TASK TO CARRY OUT >> Reproduce every line of the material below word for word, omitting the pictures.

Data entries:

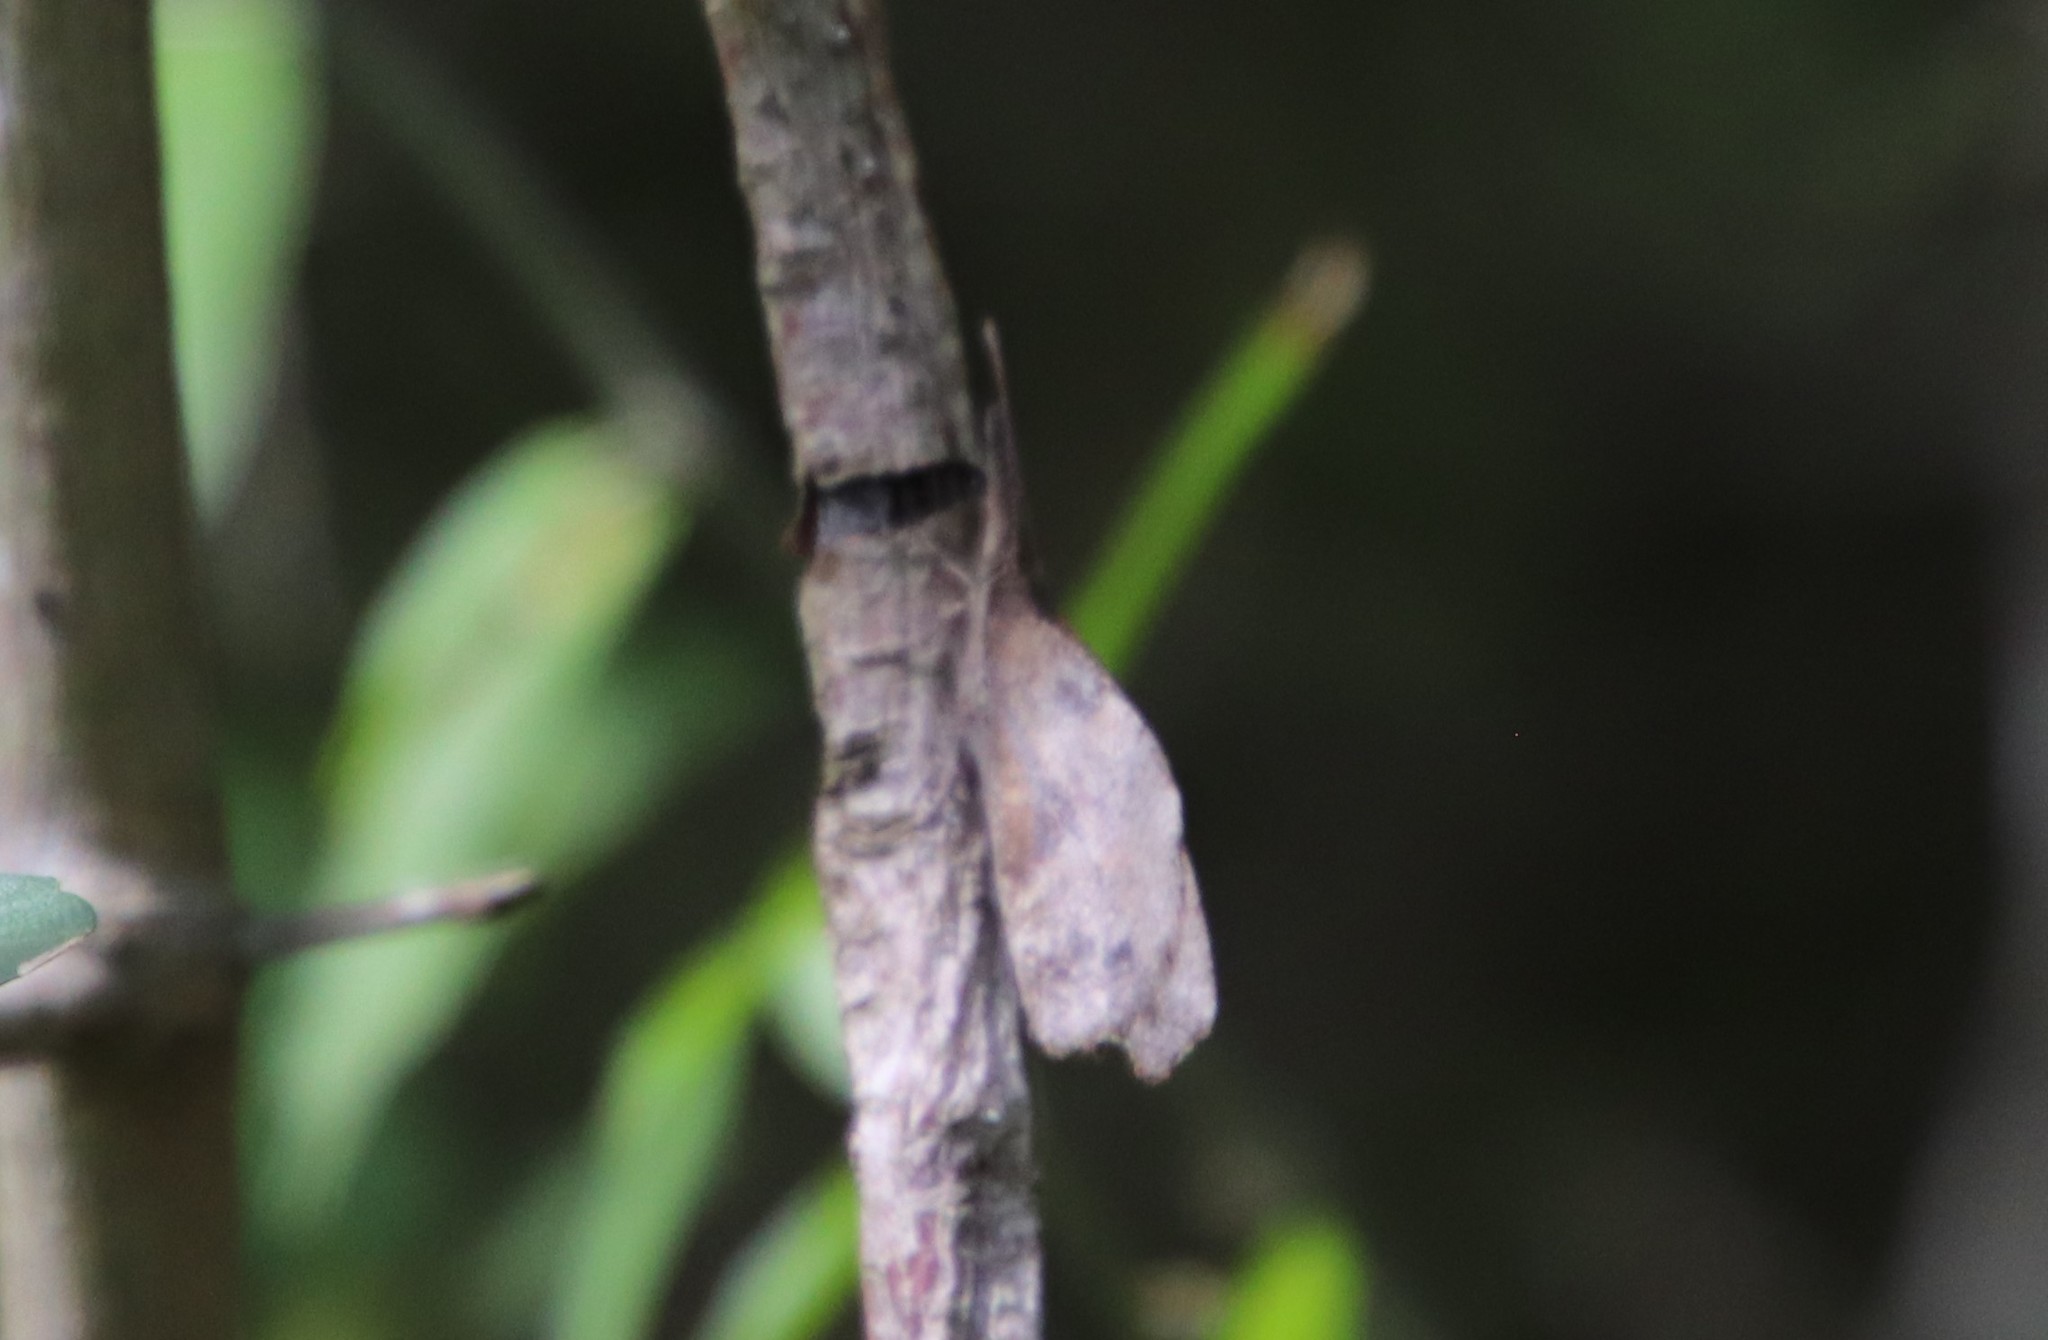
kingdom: Animalia
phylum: Arthropoda
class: Insecta
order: Lepidoptera
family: Nymphalidae
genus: Libytheana
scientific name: Libytheana carinenta
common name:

WRITTEN ANSWER >>
kingdom: Animalia
phylum: Arthropoda
class: Insecta
order: Lepidoptera
family: Nymphalidae
genus: Libytheana
scientific name: Libytheana carinenta
common name:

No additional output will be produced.